Google is a technology company with internet-related services. But with innovative storytelling, Google tapped into the emotion of the pandemic and how our online behavior shifted as we envisioned going back to normal, pre-pandemic life – all using Google’s own platforms.
An airline ticket is just a buy-in to a mode of transportation unless it’s a family connecting across the world, a group of friends reuniting, or the joy of the first-ever flight.
Emotions compel action, and emotional ads are nearly twice as effective as those with purely logical content. This approach to video storytelling is emotional marketing, which uses emotion to capture the audience’s attention and prompt people to remember, share, and buy.
The emotions can be different – sometimes, the message is motivated by happiness, anger, nostalgia, fear, or sadness.
Some emotions are more effective than others, however. According to research from Hubspot:
- Happiness brings more sharing
- Sadness prompts empathy and connection
- Surprise and fear cause yearning for what’s comfortable
- Anger or passion fuel stubbornness and virality
You have plenty to choose from. Before you start, get a clear vision of what emotion you want to convey, then craft your story around it.
Tips for Using Storytelling in Marketing
Use Humor to Engage with Your Audience
Humor is commonplace in marketing, but less so in the B2B space. You may think your brand needs to be formal, but remember that you’re still talking to actual people. Making them laugh creates a positive, memorable association with your brand.

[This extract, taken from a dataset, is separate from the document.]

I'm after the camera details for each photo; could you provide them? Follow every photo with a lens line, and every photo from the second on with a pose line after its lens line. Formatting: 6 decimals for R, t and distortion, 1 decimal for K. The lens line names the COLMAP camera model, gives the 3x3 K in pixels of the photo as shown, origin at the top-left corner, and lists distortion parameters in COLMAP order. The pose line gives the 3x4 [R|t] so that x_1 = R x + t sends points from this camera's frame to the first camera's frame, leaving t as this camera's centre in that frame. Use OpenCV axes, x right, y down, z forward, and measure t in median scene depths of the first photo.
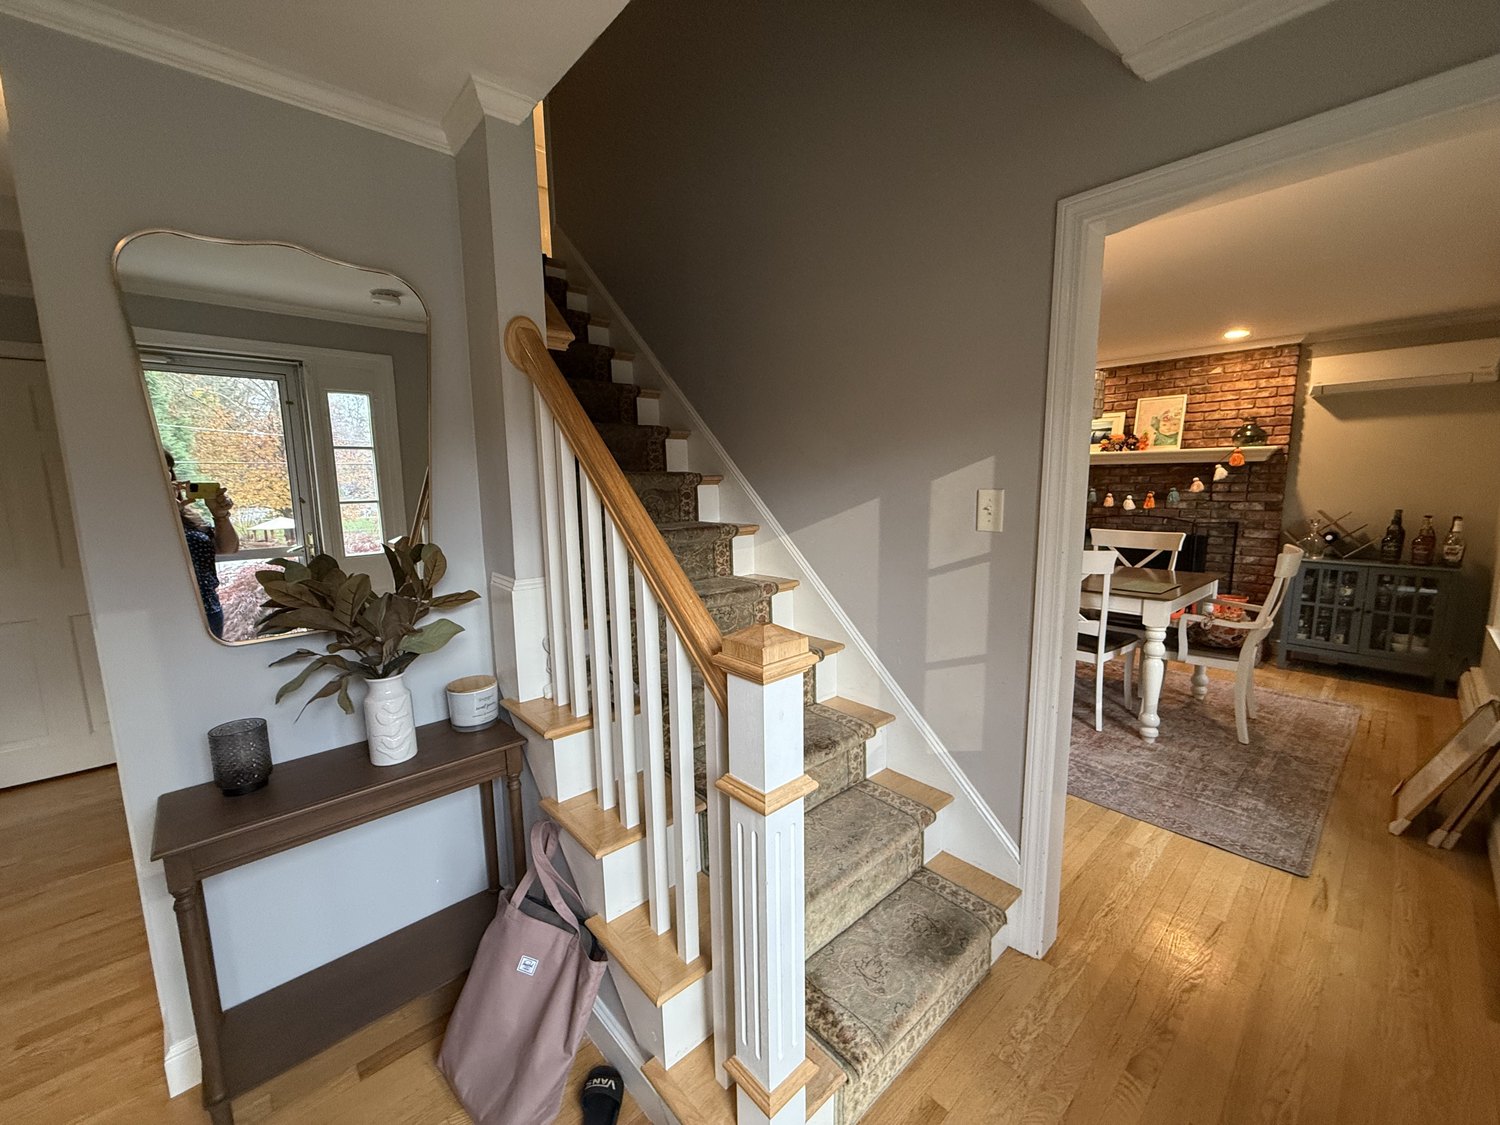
lens RADIAL K [[598.4, 0, 751.1], [0, 598.4, 560.7], [0, 0, 1]] dist [0.003028, -0.000079]
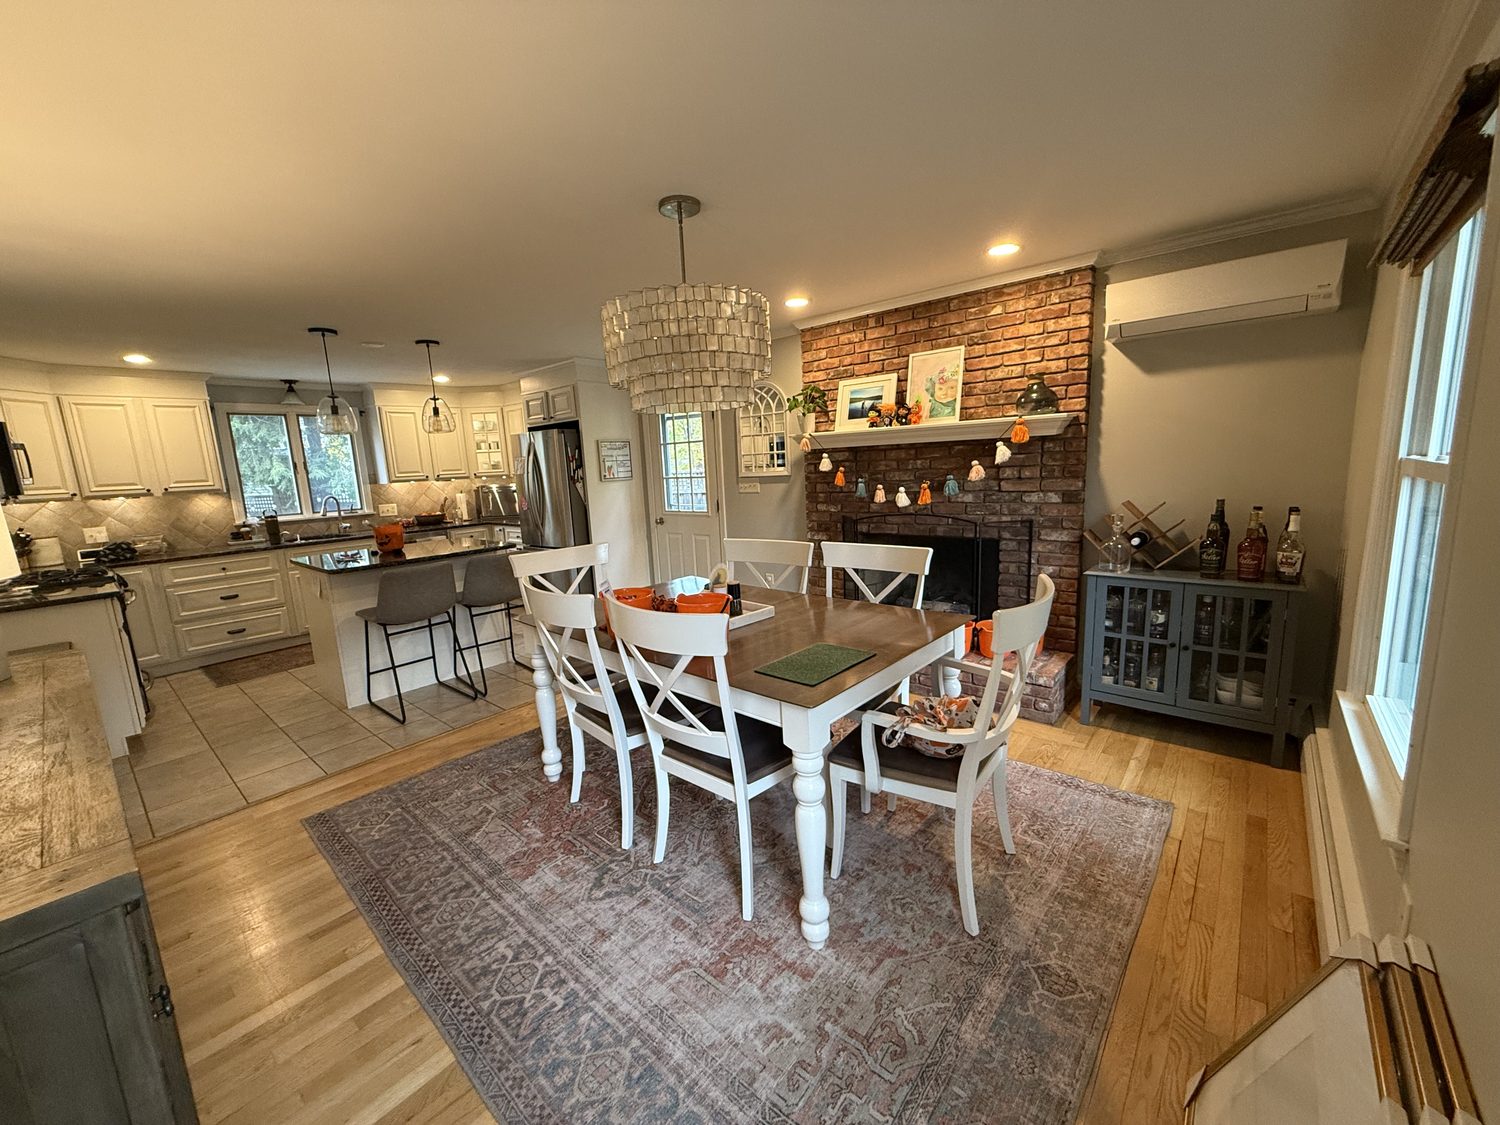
lens RADIAL K [[598.4, 0, 749.6], [0, 598.4, 561.4], [0, 0, 1]] dist [0.003028, -0.000079]
pose [[0.991433, -0.052717, 0.119504, 0.405367], [0.050018, 0.998423, 0.025475, -0.052598], [-0.120658, -0.019280, 0.992507, 0.336703]]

Not all humor needs to push limits – you can be funny in an approachable, unoffensive way. For example, Lucidchart, a software platform for chart and diagram collaboration, included humor from internet pop culture to showcase their chart software.
Naturally, the “secret sauce” of tapping into the right message and emotion is challenging, or else everyone would have it down. So you have to get creative.
Yet another Google example, the “Parisian Love” video, was one of the most creative and moving campaigns the brand ever released. Using only Google searches set to music, the video tells a sweet love story.
Show — Don’t Tell
What makes the “Parisian Love” ad so effective? It’s not just about the emotion. The visuals and sounds convey a message that compels viewers to stick around for the conclusion and leaves something to the imagination. They become invested in the story.
Instead of blatantly showing your product or service, think about how you can use angles, audio, colors, and other elements to get the point across.
Master the Art of Storytelling
No matter its form, storytelling is powerful and unites people. Used in B2B video marketing, storytelling can attract people to your brand, elicit a strong emotional response, and build brand loyalty.